[Opening Excerpt to read section]

Monday, May 18, 2015

Hey, You Wear That Jesus Well!

I had some free time today on my lunch and I was able to scroll down my Facebook newsfeed! As I was scrolling I saw a few posts that I had to hide from my feed, and a few posts that made me feel really gross about what my generation is like. It challenged me not only to pray for this generation more... but to thank Jesus for the people that are still pursuing Him wholeheartedly - the people that encourage me and inspire me. The people I see Jesus in and the people I want to be like! So instead of focusing on the people conforming to the expectations and temptations of the world, I want to take a second to focus on the people that SHINE and the people that are transforming their lives to look like Jesus more and more every day; the people that inspire me, encourage me, and truly make a difference each day they live! I want to brag on the people that show Jesus and the people that strengthen me and bring me joy (even though I don't tell them often enough). These are just a few people who's hearts shine and I wanted to spotlight!

@Bethany Krawietz - This girl is dedicated to her studies. I truly admire how smart she is! She works hard, studies hard, and she's going FAR! She has ambition and drive and she knows what it's like to push yourself and to lean on Christ to strengthen you enough to get you through! Thank you Bethany for living out Phillippians 4:13 with your life!

@Mario Guerra - This guy has a passion for REVIVAL. He's an open vesssel at all times ready to be used by Jesus to shake the world up! I have no doubt in my mind that there is any place that The Lord would call him to that he wouldn't go to. He would give his life for his King and to see this world encounter JESUS! And that's a vision I stand behind! Thank you Mario for living out Isaiah 6:8 with your life!

@Audrey Self - This girl has always been artistic, dedicated, bright, and has always excelled in everything she does! As long as I've known her she's set high goals and taken every step needed to meet them! The last year for her has been a harder climb then anything I can imagine but she hasn't given up! She still shines, she's dedicated and she's a hard worker! She's developed endurance- and she's developing more every day! Every time I see her beautiful face light up my newsfeed I'm reminded to keep working, no matter how hard things seem! Endurance is a beautiful thing! Thank you Audrey for living out James 1:4 with your life!

@Jami David - One word: authentic. This beautiful lady is authentically full of JOY! I haven't spent a ton of one-on-one time with this woman but she has impacted my world in ways she hasn't realized as I've watched her vibrantly live for Jesus! Down to earth, fun, beautiful, and FAITH FILLED- everything she posts is authentically and UNIQUELY her. She's a servant, a worshipper, and loyal - but the thing that I thank Jesus for is her JOY. Jami, you are beautiful - and your joy encourages me from 300 miles away. You show the world what a praiser looks like every time you step on stage to use your gifts for Jesus as well as all the moments you're off-stage. Thank you for living out Psalm 28:7 with your life!

@Francis Isibor - How many times has this guy dug into the Word of God; how many times has he gone out to Whataburger with people from TBI (or out with people in general) solely with the purpose of talking about Jesus and sharing what he's being shown? I couldn't count the times I've seen him sharing wisdom and seeking wisdom, and to be honest if you asked him he probably couldn't count them either. Francis is close to the Fathers heart and is wise beyond his years! I admire that so much - because with every piece of wisdom Francis gains he gains a better understanding of our Father's heart! Not only that, but he's always ready to share what The Lord is showing him! Thank you Francis for living out Colossians 2:2-3 with your life!

[Closing Excerpt to read section]
[Opening Data section]

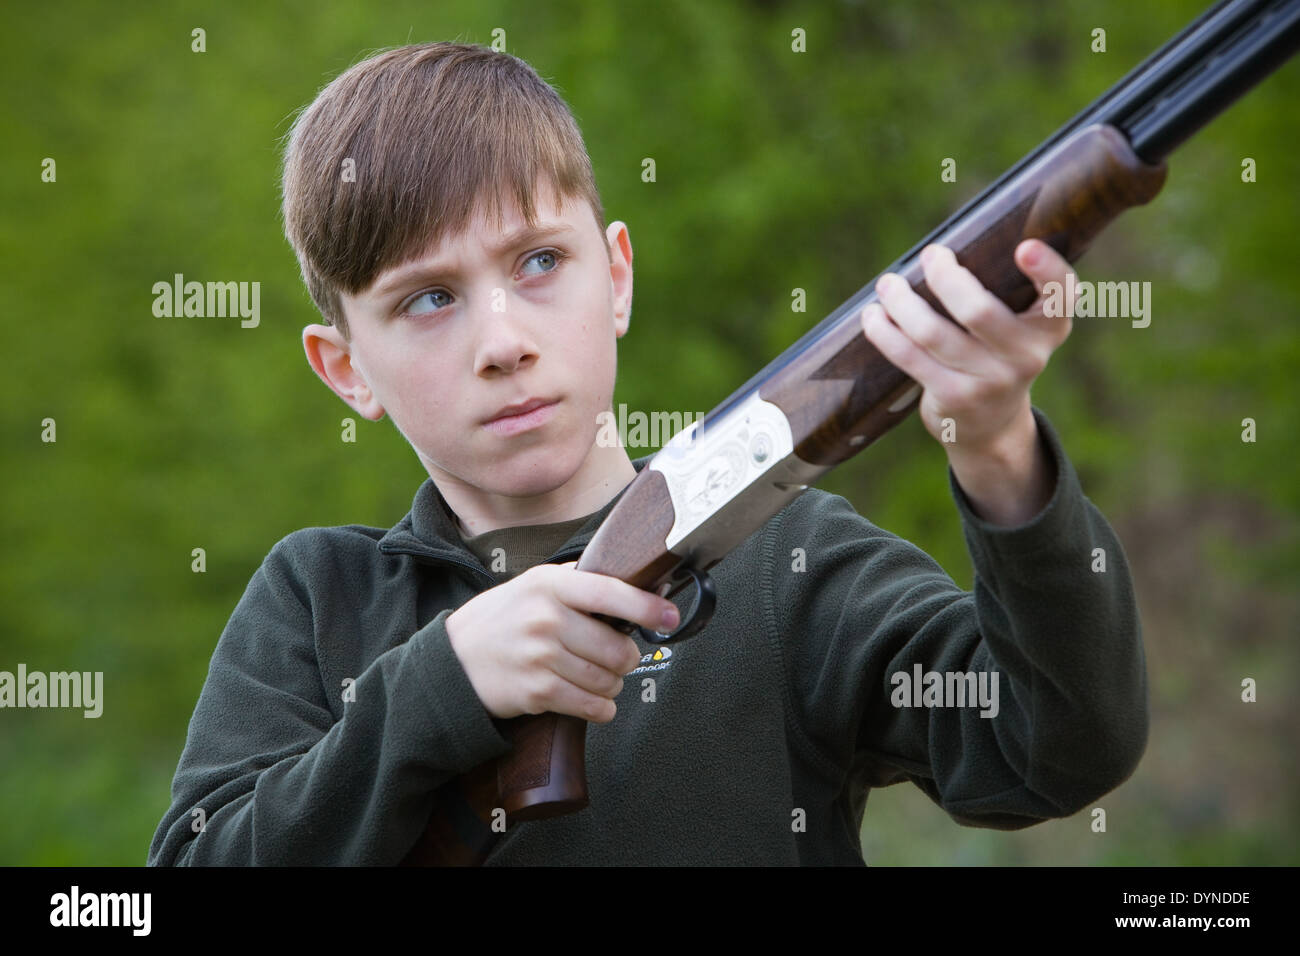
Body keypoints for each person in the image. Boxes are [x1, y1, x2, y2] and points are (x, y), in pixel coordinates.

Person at [147, 41, 1147, 866]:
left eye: (539, 262)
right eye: (428, 298)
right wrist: (443, 684)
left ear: (616, 276)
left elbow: (1054, 749)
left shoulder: (789, 563)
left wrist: (997, 442)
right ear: (345, 368)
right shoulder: (318, 597)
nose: (502, 340)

[Closing Data section]

**Instructions:**
A: In the post "Hey, You Wear That Jesus Well!", why does the writer choose to spotlight certain people? Answer in one to three sentences.
B: According to the post "Hey, You Wear That Jesus Well!", from how far away does Jami David's joy encourage the writer?
The rows were drawn from a different source than the text.

**Numbered responses:**
A: While scrolling Facebook at lunch, the writer saw posts that caused a feeling of grossness about their generation, and this challenged the writer to thank Jesus for the people still pursuing Him wholeheartedly. So the writer chose to focus on people who shine and inspire rather than those conforming to the world's expectations and temptations.

B: From 300 miles away.